Remix.run Logo
qaq 2 days ago

Have you interacted with Snowflake teams much? We are using external iceberg tables with snowflake. Every interaction pretty much boils down to you really should not be using iceberg you should be using snowflake for storage. It's also pretty obvious some things are strategically not implemented to push you very strongly in that direction.

barrrrald 2 days ago | parent | next [-]

Not surprised - this stuff isn’t fully mature yet. But I interact with their team a lot and know they have a commitment to it (I’m the other guy in that video)

ozkatz 2 days ago | parent | prev [-]

Out of curiosity - can you share a few examples of functionality currently not supported with Iceberg but that works well with their internal format?

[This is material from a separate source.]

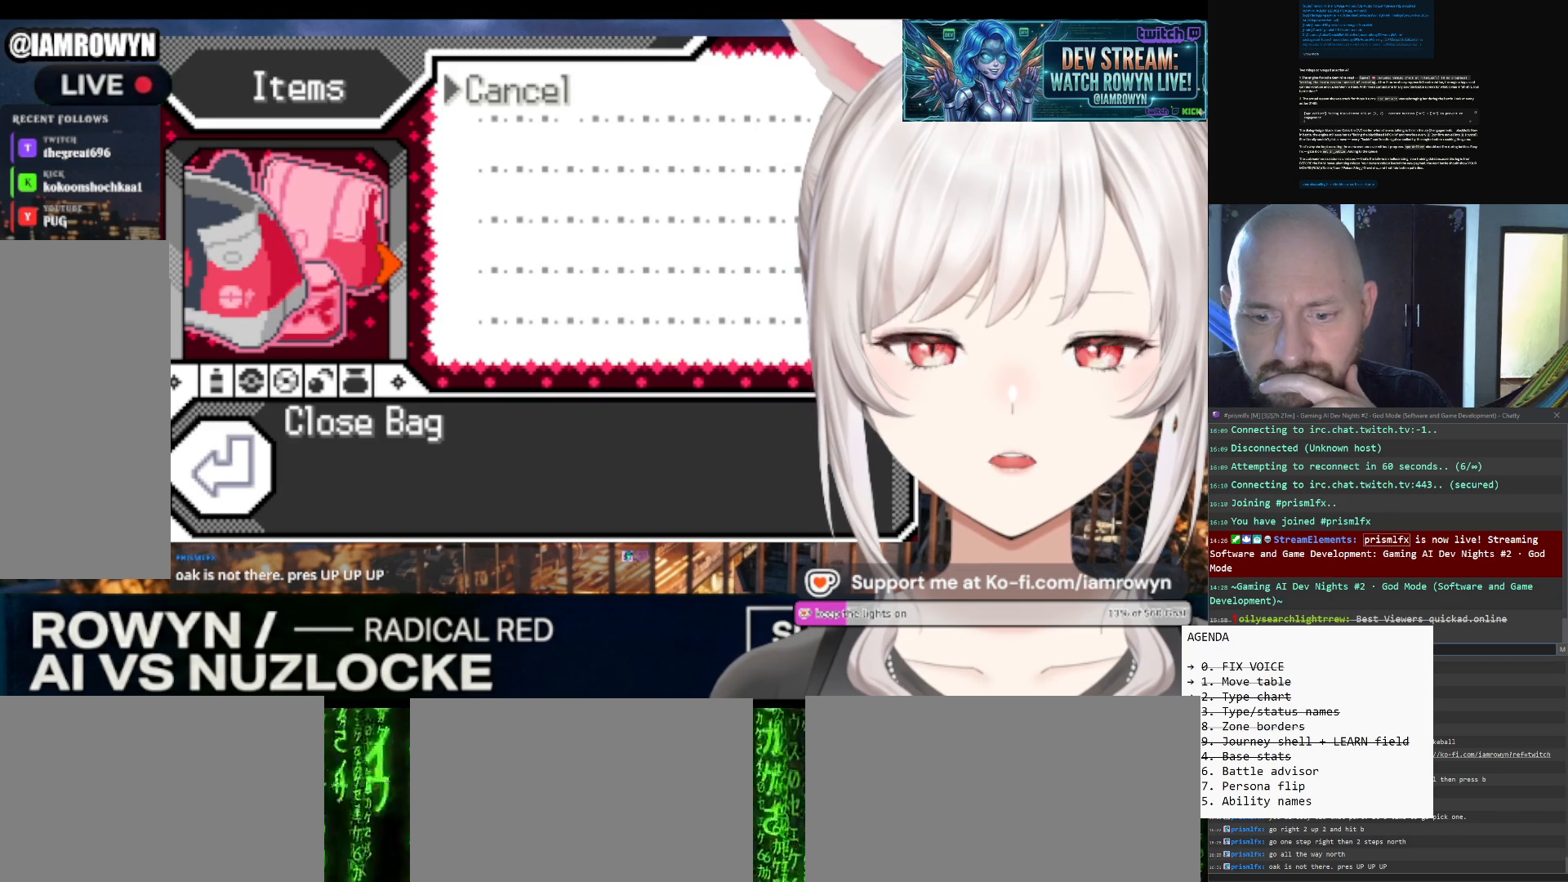
{"buttons": ["A"], "events": []}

qaq 2 days ago | parent [-]

even partition elimination is pretty primitive. For Query optimizer Iceberg is really not a primary target. The overall interaction with even technical people gives strong this is a sales org that happens to own an OLAP db product vibe.

andiz 5 hours ago | parent [-]

I have to very much disagree on that. All pruning techniques in Snowflake work equally well both on their proprietary format as well for Iceberg tables. Iceberg is nowadays a first-class citizen in Snowflake, with pruning working at the file level, row group level, and page level. Same is true for other query optimization techniques. There is even a paper on that: https://arxiv.org/abs/2504.11540

Where pruning differences might arise for Iceberg tables is the structure of Parquet files and the availability of metadata. Both depend on the writer of the Parquet files. Metadata might be completely missing (e.g., no per column min/max), or partially missing (e.g., no page indexes), which will indeed impact the perf. This is why it's super important to choose a writer that produces rich metadata. The metadata can be backfilled / recomputed after the fact by the querying engine, but it comes at a cost.

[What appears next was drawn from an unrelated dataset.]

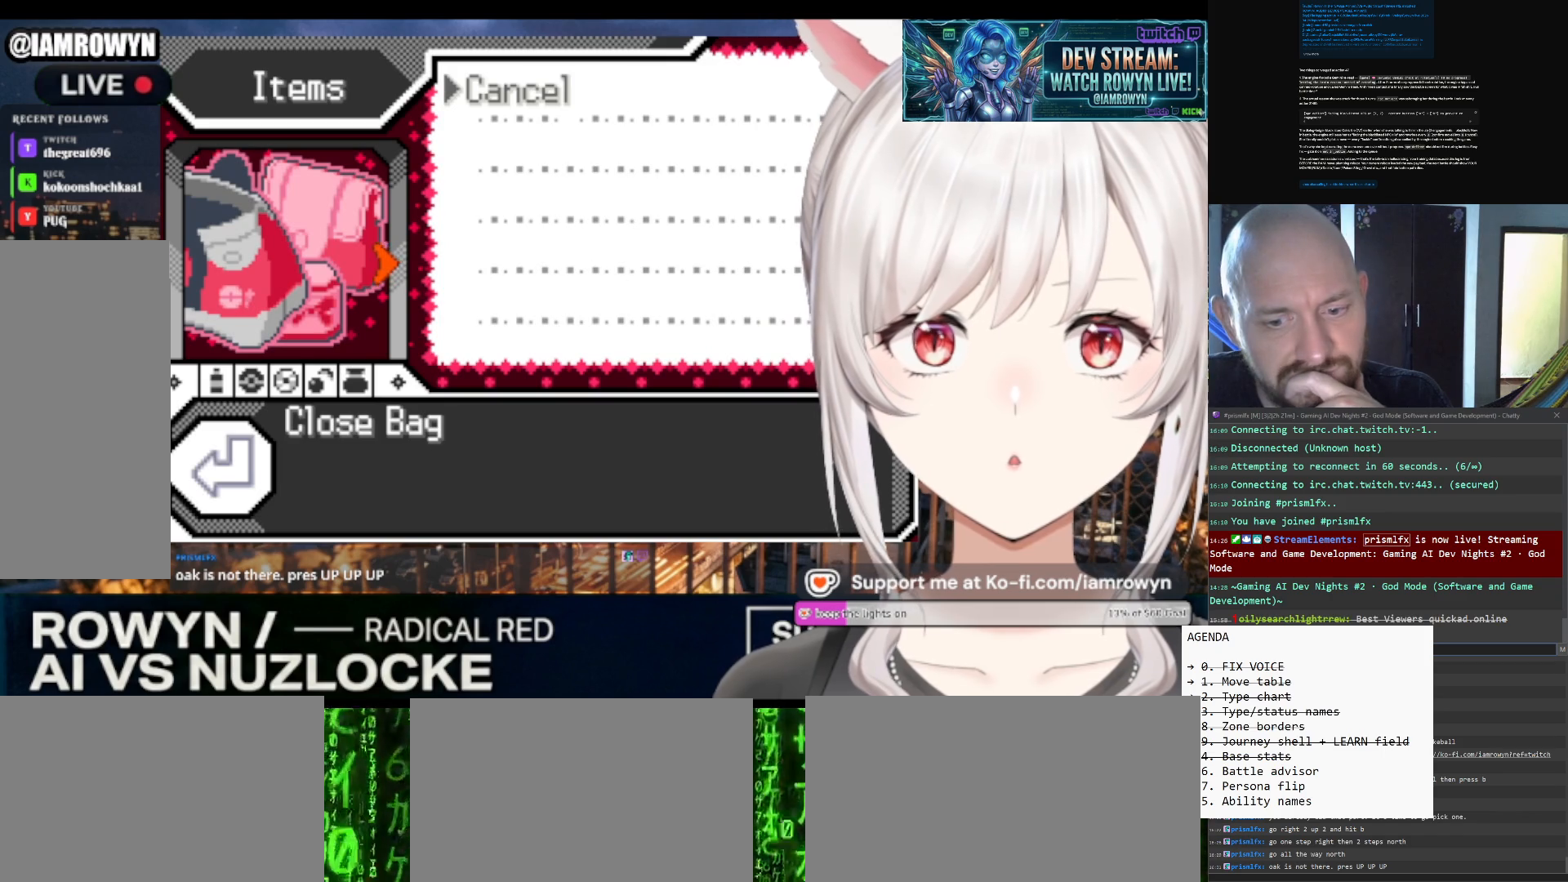
{"buttons": ["A"], "events": []}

Another aspect is storage optimization: The ability to skip / prune files is intrinsically tied to the storage optimization quality of the table. If the table is neither clustered nor partitioned, or if the table has sub-optimally sized files, then all of these things will severely impact any engine's ability to skip files or subsets thereof.

I would be very curious if you can find a query on an Iceberg table that shows a better partition elimination rate in a different system.